It isn't quite what we want, because it compares each element in the list with the first element of the current group, and we need to compare consecutive elements. If we had such a function groupBy1, we could write groupContiguousDataPoints easily:
groupContiguousDataPoints maxTimeDiff list = groupBy1 (\(t1, _) (t2, _) -> t2 - t1 <= maxTimeDiff) list
So let's write it!
groupBy1 :: (a -> a -> Bool) -> [a] -> [[a]]
groupBy1 _ [] = [[]]
groupBy1 _ [x] = [[x]]
groupBy1 comp (x : xs#(y : _))
| comp x y = (x : firstGroup) : otherGroups
| otherwise = [x] : groups
where groups#(firstGroup : otherGroups) = groupBy1 comp xs
UPDATE: it looks like F# doesn't let you pattern match on seq, so it isn't too easy to translate after all. However, this thread on HubFS shows a way to pattern match sequences by converting them to LazyList when needed.
UPDATE2: Haskell lists are lazy and generated as needed, so they correspond to F#'s LazyList (not to seq, because the generated data is cached (and garbage collected, of course, if you no longer hold a reference to it)).

__Action item__:
In the post on grouping consecutive elements in Haskell, which F# type do Haskell lists correspond to?

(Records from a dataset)
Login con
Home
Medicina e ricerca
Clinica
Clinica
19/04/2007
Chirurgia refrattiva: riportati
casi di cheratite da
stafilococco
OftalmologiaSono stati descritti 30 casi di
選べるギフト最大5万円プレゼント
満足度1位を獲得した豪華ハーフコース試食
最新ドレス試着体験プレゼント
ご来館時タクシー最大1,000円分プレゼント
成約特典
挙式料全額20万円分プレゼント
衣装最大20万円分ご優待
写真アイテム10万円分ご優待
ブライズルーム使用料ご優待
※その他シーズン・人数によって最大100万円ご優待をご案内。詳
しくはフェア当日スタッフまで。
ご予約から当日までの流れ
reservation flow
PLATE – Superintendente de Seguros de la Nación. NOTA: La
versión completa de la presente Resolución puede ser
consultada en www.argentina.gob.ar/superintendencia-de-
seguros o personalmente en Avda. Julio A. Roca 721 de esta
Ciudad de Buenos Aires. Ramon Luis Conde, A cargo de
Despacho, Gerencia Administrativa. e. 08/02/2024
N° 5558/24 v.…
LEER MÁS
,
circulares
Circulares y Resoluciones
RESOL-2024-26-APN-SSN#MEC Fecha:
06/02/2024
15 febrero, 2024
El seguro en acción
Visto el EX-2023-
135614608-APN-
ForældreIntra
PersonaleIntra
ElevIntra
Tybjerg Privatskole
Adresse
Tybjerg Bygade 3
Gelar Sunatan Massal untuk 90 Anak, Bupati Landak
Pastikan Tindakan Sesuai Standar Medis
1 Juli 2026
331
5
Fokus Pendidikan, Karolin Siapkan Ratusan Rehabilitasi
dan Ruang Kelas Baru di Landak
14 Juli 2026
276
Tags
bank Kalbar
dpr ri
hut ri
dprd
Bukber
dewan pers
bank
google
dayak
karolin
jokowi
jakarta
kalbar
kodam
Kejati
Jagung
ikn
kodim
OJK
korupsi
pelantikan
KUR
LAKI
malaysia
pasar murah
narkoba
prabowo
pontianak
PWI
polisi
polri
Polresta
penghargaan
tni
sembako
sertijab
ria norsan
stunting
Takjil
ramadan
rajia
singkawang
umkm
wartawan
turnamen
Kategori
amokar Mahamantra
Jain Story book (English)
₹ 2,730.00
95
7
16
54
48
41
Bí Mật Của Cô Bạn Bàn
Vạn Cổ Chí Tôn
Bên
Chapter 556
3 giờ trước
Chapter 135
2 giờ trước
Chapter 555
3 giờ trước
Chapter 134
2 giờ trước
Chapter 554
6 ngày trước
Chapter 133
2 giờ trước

__Result__:
They correspond to F#'s LazyList, not to seq.